課題内容 ▸ 以下の樹脂成形品に関する特許文を、一字も変えずに全文書き写してください。

本文抜粋 ▸
+-------+
【解決手段】熱可塑性樹脂と繊維を含むシートの両面に、それぞれ、前記熱可塑性樹脂と同系統の熱可塑性樹脂と、リン系難燃剤およびハロゲン系難燃剤から選択される少なくとも1種の難燃剤を含む組成物を配して熱成形してなる樹脂成形品。
熱可塑性樹脂と繊維を含むシートの両面に、それぞれ、前記熱可塑性樹脂と同系統の熱可塑性樹脂と、リン系難燃剤およびハロゲン系難燃剤から選択される少なくとも1種の難燃剤を含む組成物を配して熱成形してなる樹脂成形品。
前記シートの両面にそれぞれ設けられる組成物の少なくとも一方における熱可塑性樹脂100重量部に対する、難燃剤の量が10〜90重量部である、請求項1に記載の樹脂成形品。
前記シートの両面にそれぞれ設けられる組成物の両方における熱可塑性樹脂100重量部に対する、難燃剤の量が、それぞれ、10〜90重量部である、請求項1に記載の樹脂成形品。
前記熱可塑性樹脂と同系統の熱可塑性樹脂と、リン系難燃剤およびハロゲン系難燃剤から選択される少なくとも1種の難燃剤を含む組成物が、フィルムである、請求項1〜8のいずれか1項に記載の樹脂成形品。
熱可塑性樹脂と繊維を含むシートと、少なくとも2枚の、前記熱可塑性樹脂と同系統の熱可塑性樹脂と、リン系難燃剤およびハロゲン系難燃剤から選択される少なくとも1種の難燃剤を含む組成物からなるフィルムを含む、熱可塑性樹脂成形品製造用キット。
+-------+
提供データ ▸
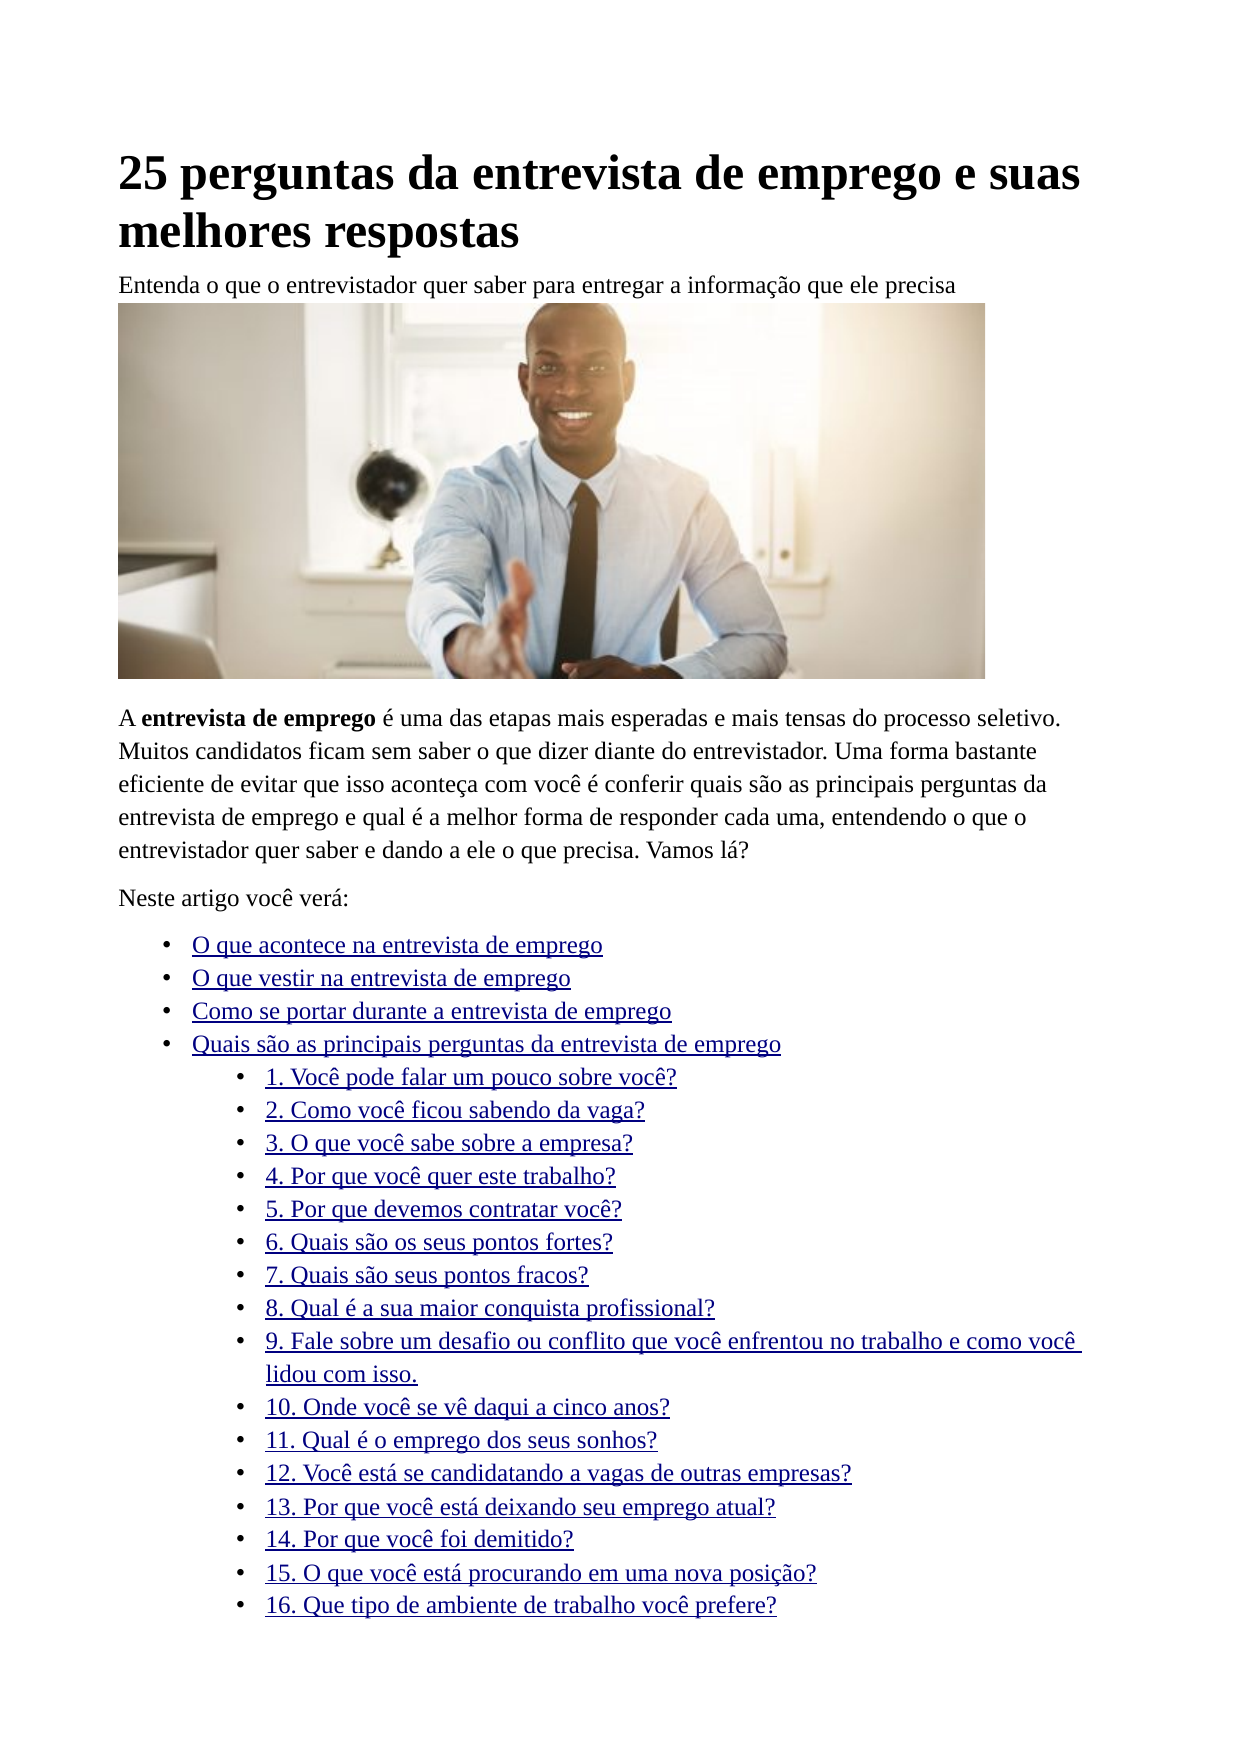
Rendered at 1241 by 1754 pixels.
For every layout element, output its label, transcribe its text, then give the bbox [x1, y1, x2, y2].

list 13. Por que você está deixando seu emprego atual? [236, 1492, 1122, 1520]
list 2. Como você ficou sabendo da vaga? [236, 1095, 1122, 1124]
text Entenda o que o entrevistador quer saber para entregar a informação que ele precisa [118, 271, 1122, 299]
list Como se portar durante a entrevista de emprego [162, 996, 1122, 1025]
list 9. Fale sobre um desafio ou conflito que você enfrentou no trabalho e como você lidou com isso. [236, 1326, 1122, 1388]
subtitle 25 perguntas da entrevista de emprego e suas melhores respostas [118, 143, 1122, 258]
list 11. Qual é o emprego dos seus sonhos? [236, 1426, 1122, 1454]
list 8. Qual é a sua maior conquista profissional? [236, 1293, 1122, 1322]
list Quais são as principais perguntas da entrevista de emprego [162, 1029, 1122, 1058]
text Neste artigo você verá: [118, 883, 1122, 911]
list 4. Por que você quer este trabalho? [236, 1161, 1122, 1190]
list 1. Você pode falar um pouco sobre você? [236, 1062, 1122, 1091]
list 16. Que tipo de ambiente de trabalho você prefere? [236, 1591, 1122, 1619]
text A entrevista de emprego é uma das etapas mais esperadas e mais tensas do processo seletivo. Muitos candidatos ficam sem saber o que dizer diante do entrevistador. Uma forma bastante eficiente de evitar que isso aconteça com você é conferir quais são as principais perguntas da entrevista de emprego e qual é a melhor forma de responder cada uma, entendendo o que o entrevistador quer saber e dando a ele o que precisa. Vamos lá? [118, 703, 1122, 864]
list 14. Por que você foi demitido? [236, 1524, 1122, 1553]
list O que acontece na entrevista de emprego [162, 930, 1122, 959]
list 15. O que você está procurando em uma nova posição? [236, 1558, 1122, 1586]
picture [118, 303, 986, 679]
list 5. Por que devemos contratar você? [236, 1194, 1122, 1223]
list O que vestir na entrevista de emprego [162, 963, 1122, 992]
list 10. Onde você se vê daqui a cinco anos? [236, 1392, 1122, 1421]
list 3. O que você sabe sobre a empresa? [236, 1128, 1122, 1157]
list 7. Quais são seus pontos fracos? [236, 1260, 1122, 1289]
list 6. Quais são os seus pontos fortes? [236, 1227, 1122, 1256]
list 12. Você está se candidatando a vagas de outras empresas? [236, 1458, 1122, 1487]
+-------+
解答例 ▸
【解決手段】熱可塑性樹脂と繊維を含むシートの両面に、それぞれ、前記熱可塑性樹脂と同系統の熱可塑性樹脂と、リン系難燃剤およびハロゲン系難燃剤から選択される少なくとも1種の難燃剤を含む組成物を配して熱成形してなる樹脂成形品。
熱可塑性樹脂と繊維を含むシートの両面に、それぞれ、前記熱可塑性樹脂と同系統の熱可塑性樹脂と、リン系難燃剤およびハロゲン系難燃剤から選択される少なくとも1種の難燃剤を含む組成物を配して熱成形してなる樹脂成形品。
前記シートの両面にそれぞれ設けられる組成物の少なくとも一方における熱可塑性樹脂100重量部に対する、難燃剤の量が10〜90重量部である、請求項1に記載の樹脂成形品。
前記シートの両面にそれぞれ設けられる組成物の両方における熱可塑性樹脂100重量部に対する、難燃剤の量が、それぞれ、10〜90重量部である、請求項1に記載の樹脂成形品。
前記熱可塑性樹脂と同系統の熱可塑性樹脂と、リン系難燃剤およびハロゲン系難燃剤から選択される少なくとも1種の難燃剤を含む組成物が、フィルムである、請求項1〜8のいずれか1項に記載の樹脂成形品。
熱可塑性樹脂と繊維を含むシートと、少なくとも2枚の、前記熱可塑性樹脂と同系統の熱可塑性樹脂と、リン系難燃剤およびハロゲン系難燃剤から選択される少なくとも1種の難燃剤を含む組成物からなるフィルムを含む、熱可塑性樹脂成形品製造用キット。